Si ce savoir-faire artisanal est très inspirant, la diversité du catalogue de L.T. Piver l’est tout autant. Dès le début du XXème siècle, la marque développe des savons pour le corps et les cheveux, des pastilles odorantes, des pommades ou de la brillantine. Mais aussi des lotions capillaires inspirées de ses parfums Rêve d’Or, Pompeïa et Héliotrope blanc, encore disponibles aujourd’hui.

« Il y a une vraie générosité dans l’offre de L.T. Piver, qui s’adresse à une large clientèle, quel que soit son pouvoir d’achat », observe Nelly Chenelat. « C’est une parfumerie de beauté et de bien-être », renchérit Joëlle Lerioux.

Consolider et développer un héritage unique

L’objectif est d’assumer et pérenniser le positionnement masstige de la gamme actuelle, tout en développant de nouvelles fragrances plus “niche”. Héliotrope Blanc, Cuir de Russie ou Rêve d’Or, des références peu coûteuses prisées des amateurs de parfum, resteront donc sensiblement au même prix.

Les nouveautés s’inscriront en revanche dans un positionnement premium, avec la création d’extraits ou de fragrances inédites.

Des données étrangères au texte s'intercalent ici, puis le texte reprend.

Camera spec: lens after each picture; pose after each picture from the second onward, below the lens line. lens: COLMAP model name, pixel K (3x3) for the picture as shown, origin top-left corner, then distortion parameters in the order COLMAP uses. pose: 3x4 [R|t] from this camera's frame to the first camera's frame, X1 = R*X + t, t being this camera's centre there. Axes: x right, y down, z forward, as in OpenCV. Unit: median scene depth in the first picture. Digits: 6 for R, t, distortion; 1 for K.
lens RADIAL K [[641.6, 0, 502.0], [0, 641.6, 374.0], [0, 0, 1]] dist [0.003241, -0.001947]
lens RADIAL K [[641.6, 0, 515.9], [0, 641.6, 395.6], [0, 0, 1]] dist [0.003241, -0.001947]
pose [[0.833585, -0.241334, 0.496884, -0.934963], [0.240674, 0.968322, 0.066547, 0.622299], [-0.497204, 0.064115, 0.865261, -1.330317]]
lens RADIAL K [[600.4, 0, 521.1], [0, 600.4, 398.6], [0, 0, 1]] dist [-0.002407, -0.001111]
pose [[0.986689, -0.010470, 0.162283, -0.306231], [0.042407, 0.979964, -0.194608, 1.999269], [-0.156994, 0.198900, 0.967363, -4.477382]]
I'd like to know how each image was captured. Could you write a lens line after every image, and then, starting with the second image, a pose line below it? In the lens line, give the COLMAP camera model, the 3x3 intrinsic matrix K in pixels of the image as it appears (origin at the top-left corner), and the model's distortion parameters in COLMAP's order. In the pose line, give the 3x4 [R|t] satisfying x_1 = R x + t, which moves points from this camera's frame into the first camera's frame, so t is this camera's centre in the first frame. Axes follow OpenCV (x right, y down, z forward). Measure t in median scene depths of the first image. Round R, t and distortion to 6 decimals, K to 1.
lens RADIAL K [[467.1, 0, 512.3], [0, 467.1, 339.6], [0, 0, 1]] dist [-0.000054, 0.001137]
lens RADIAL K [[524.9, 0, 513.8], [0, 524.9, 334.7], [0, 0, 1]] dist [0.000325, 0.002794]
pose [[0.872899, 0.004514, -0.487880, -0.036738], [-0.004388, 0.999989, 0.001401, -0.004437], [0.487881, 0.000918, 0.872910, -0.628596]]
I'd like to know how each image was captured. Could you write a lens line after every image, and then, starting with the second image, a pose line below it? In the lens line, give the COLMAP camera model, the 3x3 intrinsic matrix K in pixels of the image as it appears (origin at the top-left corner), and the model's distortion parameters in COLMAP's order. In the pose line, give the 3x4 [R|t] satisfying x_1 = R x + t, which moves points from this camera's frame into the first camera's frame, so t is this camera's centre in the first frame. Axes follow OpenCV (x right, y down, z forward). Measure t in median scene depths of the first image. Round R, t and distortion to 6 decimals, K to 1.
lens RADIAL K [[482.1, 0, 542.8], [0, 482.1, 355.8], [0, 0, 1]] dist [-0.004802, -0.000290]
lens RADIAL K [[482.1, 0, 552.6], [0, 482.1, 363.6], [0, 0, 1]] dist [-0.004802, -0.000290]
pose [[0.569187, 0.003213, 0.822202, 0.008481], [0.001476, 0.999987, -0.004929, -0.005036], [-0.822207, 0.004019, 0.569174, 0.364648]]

Un travail de création à part entière, qui puise dans le patrimoine de la marque, pour lequel Joëlle Lerioux s’attache à paraphraser la signature olfactive de L.T. Piver, pour ne pas trahir son ADN et en préserver la qualité. Cette continuité s’appuie notamment sur le savoir-faire artisanal de la marque qui lui a été transmis et sur l’autonomie de la marque.

L’héritage de cette maison historique permettra également de développer une gamme de soins dérivés, en s’inspirant des produits anciens, avec des formules remises aux normes et aux goûts du jour.

À travers L.T. Piver, Nelly Chenelat et Joëlle Lerioux espèrent valoriser une parfumerie populaire de qualité. Une parfumerie « à l’ancienne, où on prend le temps de faire du beau ». Les projets en cours devraient voir le jour l’an prochain sur le marché. Ils pourraient être présentés en avant-première au TFWA 2023 à Cannes.